L'assemblée synodale, réunie à Berne les 16 et 17 février 1974, enregistre cependant quelque progrès. Elle adopte un texte relatif au cas du Pr Stefan Pfuertner, un théologien qui s'est vu signifier l'interdiction d'enseigner à l'université de Fribourg. Ce texte demande la possibilité pour un théologien accusé par le Vatican de désigner lui-même son défenseur et d'avoir accès à toutes les pièces de son dossier.

L'assemblée se divise, en revanche – et le fait est révélateur –, dès qu'elle aborde le problème de la Défense nationale. Plusieurs diocèses proposent un projet de texte qui comporte notamment cette phrase : « Le synode encourage les chrétiens et les hommes de bonne volonté à œuvrer dès aujourd'hui pour que notre pays soit à même de renoncer à la défense armée de son territoire au profit d'une défense de type non violent ». Cette déclaration est repoussée par 68 voix contre 58 et 4 abstentions. Une version de compromis est également repoussée, et le synode se sépare finalement sans avoir pu conclure sur ce point.

Portugal

La tension entre l'Église portugaise – ou du moins une grande partie – et le gouvernement de Lisbonne ne cesse de croître jusqu'au 25 avril 1974, et contribue à la chute de celui-ci. Elle est entretenue notamment par la situation au Mozambique. Le 30 août 1973, la Commission épiscopale du Mozambique déplore, dans un communiqué, les massacres de civils perpétrés dans le district de Gandali.

Le patriarche de Lisbonne, le cardinal Ribeiro, demande au président du Conseil des ministres, Marcelo Caétano, la publication immédiate de ce texte. Celui-ci refuse, et le patriarche en réfère alors au pape, qui l'appuie totalement.

Le cardinal Jean Villot, secrétaire d'État, révèle, le 22 novembre, que le Saint-Siège « a entrepris des démarches répétées (la plupart du temps sous la forme de contacts directs, parce que ceux-ci paraissaient plus appropriés et plus efficaces) pour demander que soient sanctionnés les cas éventuels d'arbitraire ou de recours à la violence, que les coupables soient punis et que les déplorables incidents de cette sorte soient évités à l'avenir ».
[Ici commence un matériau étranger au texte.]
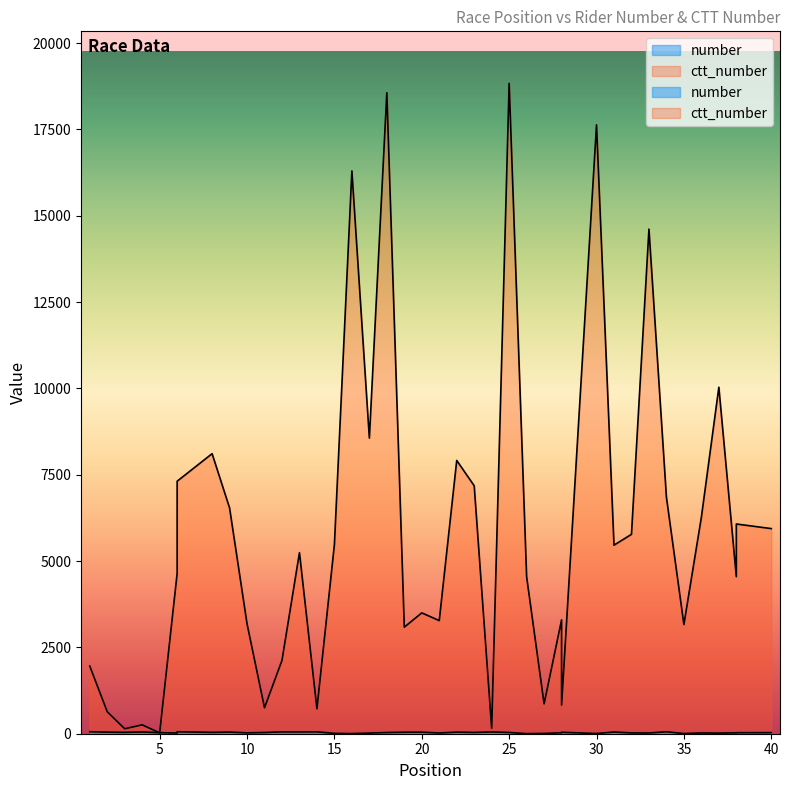

Reading left to right, extract all data points from this chart.

number: 1=58	2=45	3=40	4=50	5=30	6=20	6=57	8=39	9=47	10=25	11=35	12=53	13=52	14=54	15=10	16=4	17=19	18=34	19=43	20=44	21=21	22=46	23=37	24=51	25=36	26=2	27=8	28=28	28=41	30=6	31=49	32=23	33=21	34=56	35=5	36=22	37=18	38=26	38=29	40=31
ctt_number: 1=1959	2=636	3=144	4=257	5=24	6=4643	6=7313	8=8111	9=6541	10=3185	11=752	12=2125	13=5244	14=722	15=5481	16=16301	17=8562	18=18565	19=3087	20=3500	21=3276	22=7915	23=7181	24=157	25=18836	26=4545	27=865	28=3299	28=828	30=17634	31=5461	32=5775	33=14615	34=6852	35=3163	36=6269	37=10036	38=4548	38=6074	40=5941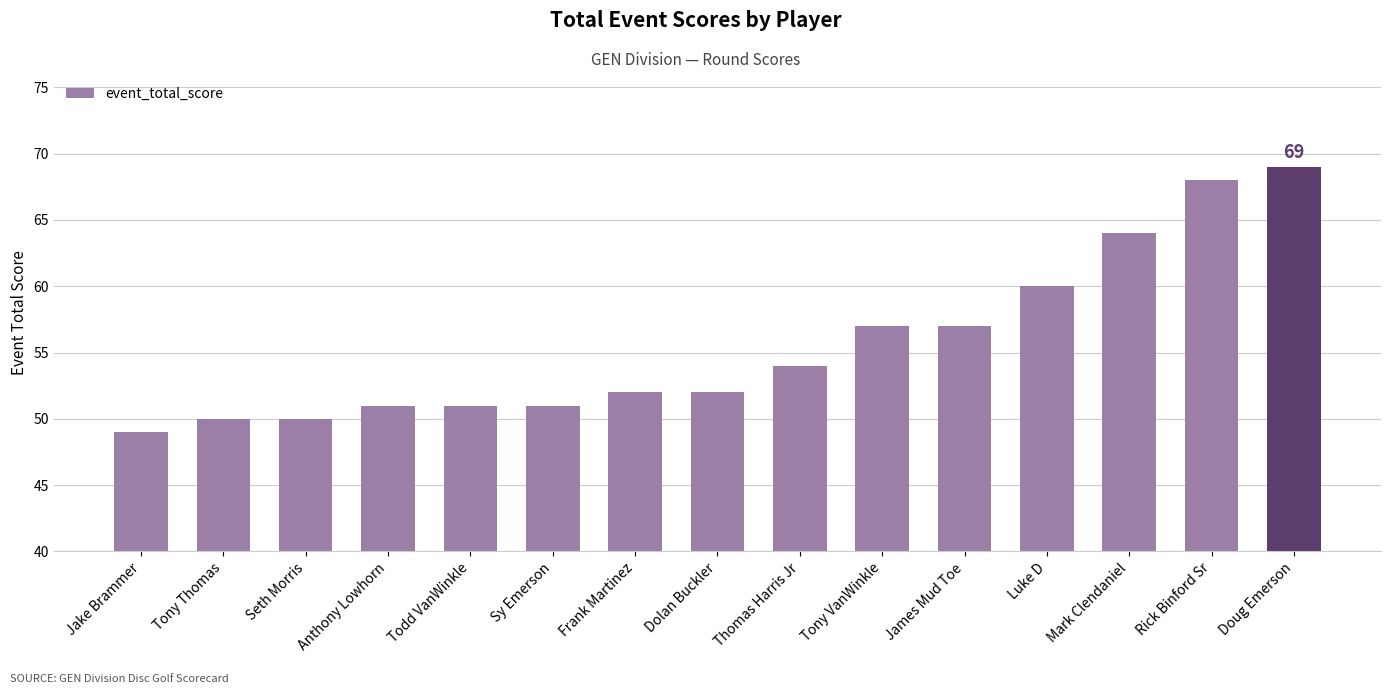

How many bars are there in total?

15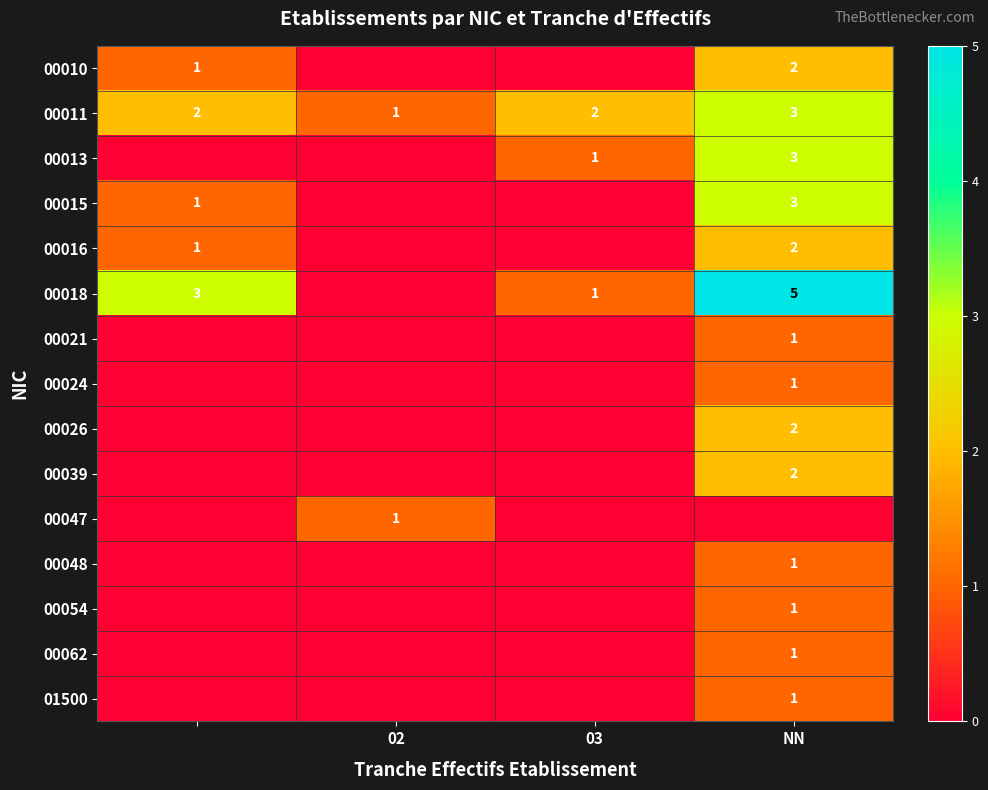

What is the difference between the second highest and minimum values in the 00011 series?

1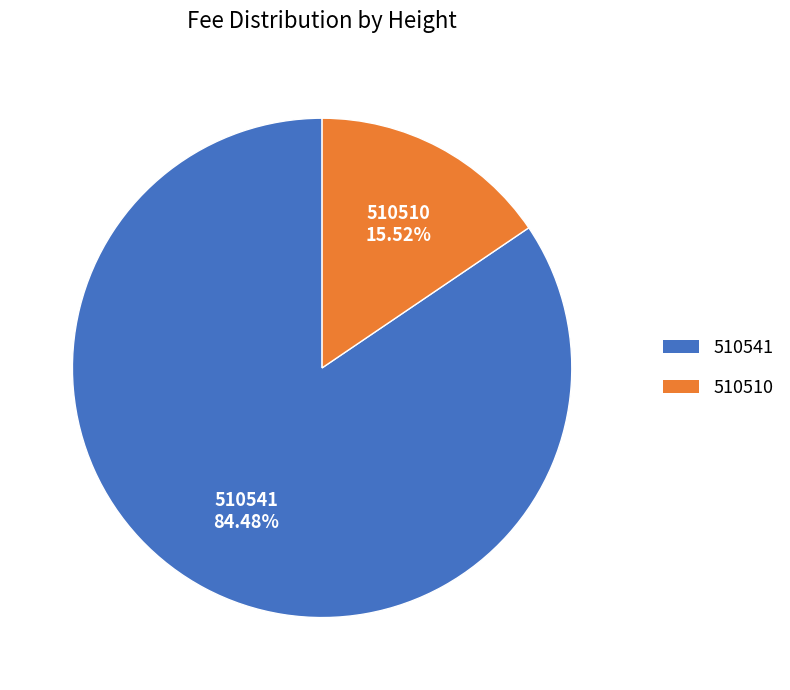

Which has a higher value, 510541 or 510510?

510541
Un incident révélateur est rapporté le 1er décembre par la revue Vida Nueva : au retour d'un voyage du nonce apostolique, Mgr Giuseppe Maria Sensi, dans les colonies portugaises, la police a fouillé sa valise diplomatique pour en vérifier le contenu. En novembre et décembre, plusieurs militants catholiques – dont trois prêtres – sont arrêtés. Le 1er janvier 1974, l'évêque de Porto, Mgr Antonio F. Gomes, met en question l'accord missionnaire (concernant l'Angola et le Mozambique) qui existe depuis 1940 entre le Saint-Siège et le Portugal.

Espagne

Une rupture entre le Vatican et l'Espagne franquiste ? Cette éventualité, absurde voici seulement quinze ans, a failli devenir réalité en mars 1974, à la suite de l'affaire Anoveros, qui a mis en lumière la profonde dégradation des rapports entre l'Église et le régime du général Franco.